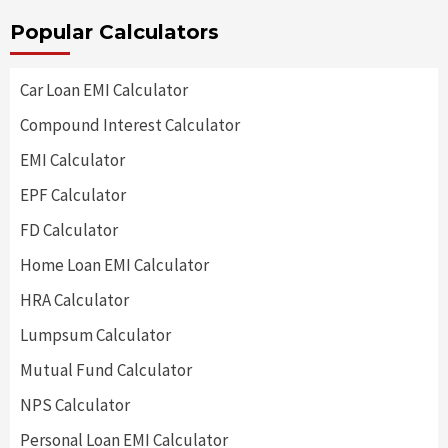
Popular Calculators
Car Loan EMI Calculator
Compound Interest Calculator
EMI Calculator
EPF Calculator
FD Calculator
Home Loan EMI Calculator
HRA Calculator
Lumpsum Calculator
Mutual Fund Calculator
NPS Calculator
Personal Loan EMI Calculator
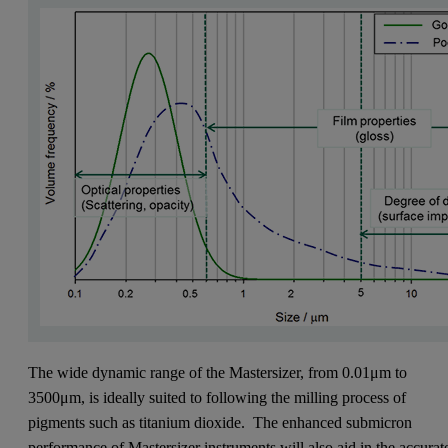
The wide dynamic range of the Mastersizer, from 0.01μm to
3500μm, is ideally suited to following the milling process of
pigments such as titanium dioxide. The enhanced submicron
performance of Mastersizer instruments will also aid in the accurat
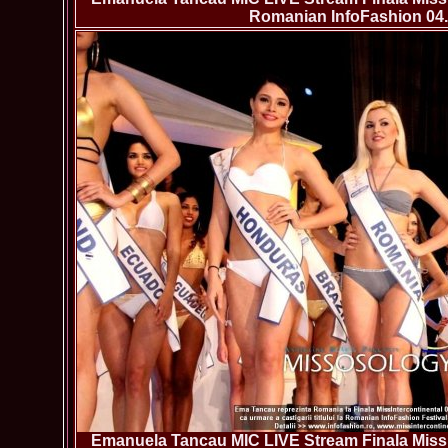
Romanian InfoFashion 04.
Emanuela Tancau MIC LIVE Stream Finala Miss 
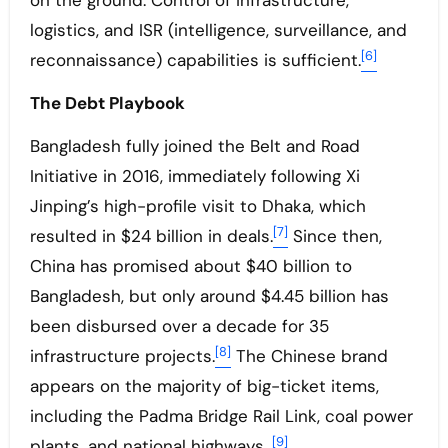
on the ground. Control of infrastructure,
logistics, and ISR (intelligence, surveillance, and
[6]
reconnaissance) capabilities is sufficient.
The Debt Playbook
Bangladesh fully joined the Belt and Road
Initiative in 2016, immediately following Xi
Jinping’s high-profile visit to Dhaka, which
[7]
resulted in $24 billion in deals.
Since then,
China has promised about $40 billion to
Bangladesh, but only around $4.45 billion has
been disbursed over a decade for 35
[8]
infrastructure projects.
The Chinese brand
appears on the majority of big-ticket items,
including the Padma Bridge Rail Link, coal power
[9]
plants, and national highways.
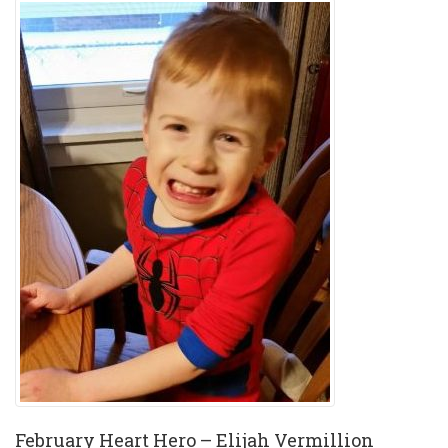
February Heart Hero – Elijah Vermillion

-- -- --

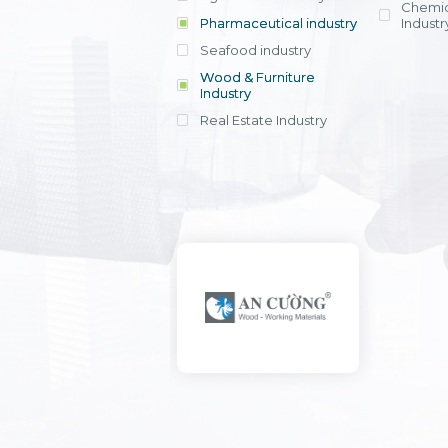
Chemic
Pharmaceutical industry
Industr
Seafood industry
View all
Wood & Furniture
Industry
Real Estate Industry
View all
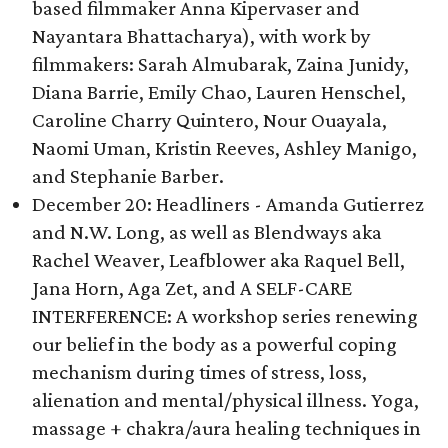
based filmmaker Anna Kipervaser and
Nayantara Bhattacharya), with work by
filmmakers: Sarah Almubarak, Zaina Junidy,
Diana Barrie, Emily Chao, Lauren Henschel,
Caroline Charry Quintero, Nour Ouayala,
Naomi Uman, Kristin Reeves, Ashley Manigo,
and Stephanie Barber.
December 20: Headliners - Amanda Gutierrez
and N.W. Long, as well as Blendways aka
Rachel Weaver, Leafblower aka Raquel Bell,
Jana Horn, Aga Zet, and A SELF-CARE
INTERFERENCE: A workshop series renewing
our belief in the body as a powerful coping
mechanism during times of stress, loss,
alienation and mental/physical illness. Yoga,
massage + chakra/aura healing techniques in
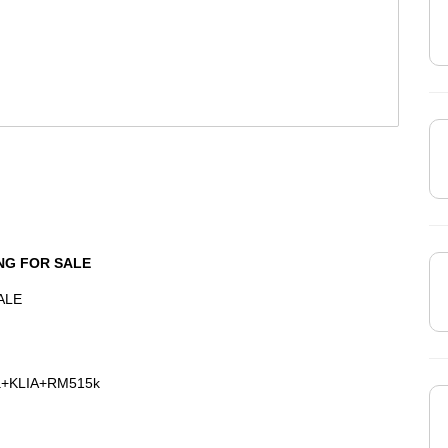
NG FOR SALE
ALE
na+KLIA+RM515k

-- -- --

§ Zadanie do wykonania:
Wypisz dokładnie wiersze od tego, który zawiera „Popular Calculators”, aż po ten, który zawiera „Emanuela Tancau MIC LIVE Stream Finala Miss”, włącznie z obydwoma. Obrazy pomiń w odpowiedzi.

§ Wynik zadania:
Popular Calculators
Car Loan EMI Calculator
Compound Interest Calculator
EMI Calculator
EPF Calculator
FD Calculator
Home Loan EMI Calculator
HRA Calculator
Lumpsum Calculator
Mutual Fund Calculator
NPS Calculator
Personal Loan EMI Calculator
The wide dynamic range of the Mastersizer, from 0.01μm to
3500μm, is ideally suited to following the milling process of
pigments such as titanium dioxide. The enhanced submicron
performance of Mastersizer instruments will also aid in the accurat
Romanian InfoFashion 04.
Emanuela Tancau MIC LIVE Stream Finala Miss 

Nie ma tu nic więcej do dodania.